15. Mi loca costumbre me ha impulsado a escribir no sé cuántas cosas. De haber sido posible, hubiese querido que todas hubiesen llegado a tu paternidad para que las examinases .Pero ahora, dejando conmigo todo lo demás, te he enviado doce capítulos de la obra Contra los judíos y sólo una carta que hace poco envié a tu beatísimo hermano. El obispo Patroclo. Cuando tu venerable paternidad conozca las ideas y palabras que contiene, alarga a tu pequeñuelo, incapaz de seguir los pasos del padre, la piadosísima derecha de tu benignidad y favor y dígnate llevar sobre los hombros robustísimos de tus oraciones mi débil infancia, para que no decaiga del todo. Si se me hubiese presentado la ocasión de un portador tal que pudiese merecer alguna confianza para que dialogase y discutiese esto contigo, hubiese querido, ante todo, enviarte también, aunque no lo he concluido, lo que me atrevo a escribir contra las cuestiones propuestas por Pelagio.
16. El año pasado nos llegó una carta de Zósimo, de feliz memoria, obispo de la ciudad de Roma. En ella, refutadas las cuestiones propuestas por Pelagio y Celestio, descubre, para que lo evitemos, su veneno mortífero. Tras leerla, aunque me hallo impedido por muchas angustias seculares, pero puesto en llamas por mi habitual furor por escribir, mi esfuerzo se centra en escribir ya el cuarto libro; sin embargo, me mantengo fiel a la norma de la dejadez, pues tengo en casa o sellado casi todo lo que he escrito contra Pelagio.

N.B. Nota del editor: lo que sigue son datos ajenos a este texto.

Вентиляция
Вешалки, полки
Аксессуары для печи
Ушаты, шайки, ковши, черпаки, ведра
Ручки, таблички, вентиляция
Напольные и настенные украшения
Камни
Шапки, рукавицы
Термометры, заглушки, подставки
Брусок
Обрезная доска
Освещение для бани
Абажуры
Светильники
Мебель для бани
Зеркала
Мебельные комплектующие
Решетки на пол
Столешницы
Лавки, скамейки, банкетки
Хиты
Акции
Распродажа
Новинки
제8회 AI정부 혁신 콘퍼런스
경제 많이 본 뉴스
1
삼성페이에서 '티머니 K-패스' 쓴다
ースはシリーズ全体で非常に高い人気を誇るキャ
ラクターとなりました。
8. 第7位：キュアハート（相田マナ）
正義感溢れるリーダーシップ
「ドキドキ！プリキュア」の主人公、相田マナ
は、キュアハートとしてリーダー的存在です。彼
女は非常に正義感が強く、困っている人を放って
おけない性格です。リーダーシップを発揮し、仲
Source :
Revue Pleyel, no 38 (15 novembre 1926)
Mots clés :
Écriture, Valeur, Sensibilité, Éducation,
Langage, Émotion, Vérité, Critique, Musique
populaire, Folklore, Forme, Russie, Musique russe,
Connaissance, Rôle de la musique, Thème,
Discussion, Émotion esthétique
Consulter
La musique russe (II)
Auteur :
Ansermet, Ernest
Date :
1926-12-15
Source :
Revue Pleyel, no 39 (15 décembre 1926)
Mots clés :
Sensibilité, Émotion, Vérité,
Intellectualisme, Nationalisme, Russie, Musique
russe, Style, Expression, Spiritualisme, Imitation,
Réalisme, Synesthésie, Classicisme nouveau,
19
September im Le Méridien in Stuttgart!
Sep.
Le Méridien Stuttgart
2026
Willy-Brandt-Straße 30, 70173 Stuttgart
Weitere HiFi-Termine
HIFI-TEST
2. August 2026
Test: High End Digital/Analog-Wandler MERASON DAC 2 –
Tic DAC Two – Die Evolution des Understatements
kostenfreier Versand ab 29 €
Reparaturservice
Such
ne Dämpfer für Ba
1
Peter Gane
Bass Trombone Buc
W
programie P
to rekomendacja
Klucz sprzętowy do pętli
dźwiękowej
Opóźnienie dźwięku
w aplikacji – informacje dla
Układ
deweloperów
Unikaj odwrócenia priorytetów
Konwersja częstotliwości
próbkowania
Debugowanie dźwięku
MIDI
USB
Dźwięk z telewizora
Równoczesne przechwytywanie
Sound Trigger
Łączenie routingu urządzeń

Hallé además un argumento fortísimo en el que mi desidia encuentra un fuerte apoyo, para convencerme de algo extremadamente absurdo: que no debo leer todo aquello antes de haber escrito yo algo. De ese modo, por un juicio equivocado, tengo un miedo increíble a que tal vez otros dirijan el tortuoso ímpetu de mi mente. Pero, si podemos creer a los escritores como a padres que abrazan con suma ternura a lo que han engendrado, aunque se trate de algo fuera de lugar y deforme, me parece que voy a engendrar un Aquiles cuando a los demás les ofrezco un Tesites. Acuérdate de mí. ¡Que tu vida florezca siempre en Cristo, señor santo y padre beatísimo!